Ben Okri on the Reissues

It is for me a conjunction no less than magical that these five books are coming out together. The four reissues were first published in the nineties and in the early years of this century. They were all published within a few years, in one house, under the aegis of Anthony Cheetham, and are being re-published now, in a cluster, in another house, under Anthony’s aegis. There is a kind of synchronous harmony to this, a kind of perfect circularity that is both satisfying and auspicious.

As a body of work, the four books link with each another in an unusual way. Each explores, from a different angle, the themes that are central to my writing. They are about the nature of reality, storytelling, enchantment, history, art and love. In each of these books I attempt something different. Astonishing The Gods is a short novel, written in a mode of enchantment, a kind of fable about visibility and invisibility, about ideals and ideas, and about the poetry of being. It was a major departure in my writing at the time it was written and remains one of my favourites. A Way of Being Free is a favourite with many of my readers, a book of semi-poetic essays on art, politics, storytelling, and creativity. I had been writing these private and public meditations since the eighties. They have been widely referenced and still remain much quoted online.

In 1996, The Landscapes Within, a novel written when I was in my twenties, was transfigured into Dangerous Love. This is a story about love and art, but also about the aftermath of the Nigerian Civil War – corruption, a lost generation, and a search for an artistic language with which to express the true nature of reality. It is a kind of twin to The Famished Road and many readers think it more accessible.

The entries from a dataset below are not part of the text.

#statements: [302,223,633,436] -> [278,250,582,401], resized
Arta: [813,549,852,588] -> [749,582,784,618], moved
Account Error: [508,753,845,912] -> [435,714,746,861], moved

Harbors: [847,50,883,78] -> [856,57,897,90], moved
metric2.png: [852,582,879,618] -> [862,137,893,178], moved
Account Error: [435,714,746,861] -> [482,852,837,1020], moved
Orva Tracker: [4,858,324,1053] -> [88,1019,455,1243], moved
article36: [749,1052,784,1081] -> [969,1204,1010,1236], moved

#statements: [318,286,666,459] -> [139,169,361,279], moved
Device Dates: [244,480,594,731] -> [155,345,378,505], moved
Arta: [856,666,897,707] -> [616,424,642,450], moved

And then in 2002 came In Arcadia, a novel unlike any I had written till then, exploring the anomie of our times, travel, the quest for a salve for the anxious spirit of our age. It is also about television and the shadow of power.

Four different books radiating from an unmistakeable core. Readers who only think of me as the author of The Famished Road have a pleasant surprise coming. The four books look at poverty and the quest for happiness. They look at beauty and ugliness. They deal with the world of the real and the world of the fabulous. They look at Africa and they look at Europe.

What unites them all is an abiding sense of the mystery of life and the magical nature of storytelling. My writings are enchantments, even when they deal with difficult realities; because for me it is not the realities that define us, but the consciousness with which we experience and face them.

The Age of Magic is the novel leading the procession into the world. For more than twelve years these four books have dwelt tenderly in the underworld. That their reincarnation is heralded by the birth of a new novel is entirely fitting. The Age of Magic is my first novel in seven years. That these five books are published by Head of Zeus is cause for celebration, cause for contemplating, with a sense of wonder, the nature of fate, and what charming bounties it promises.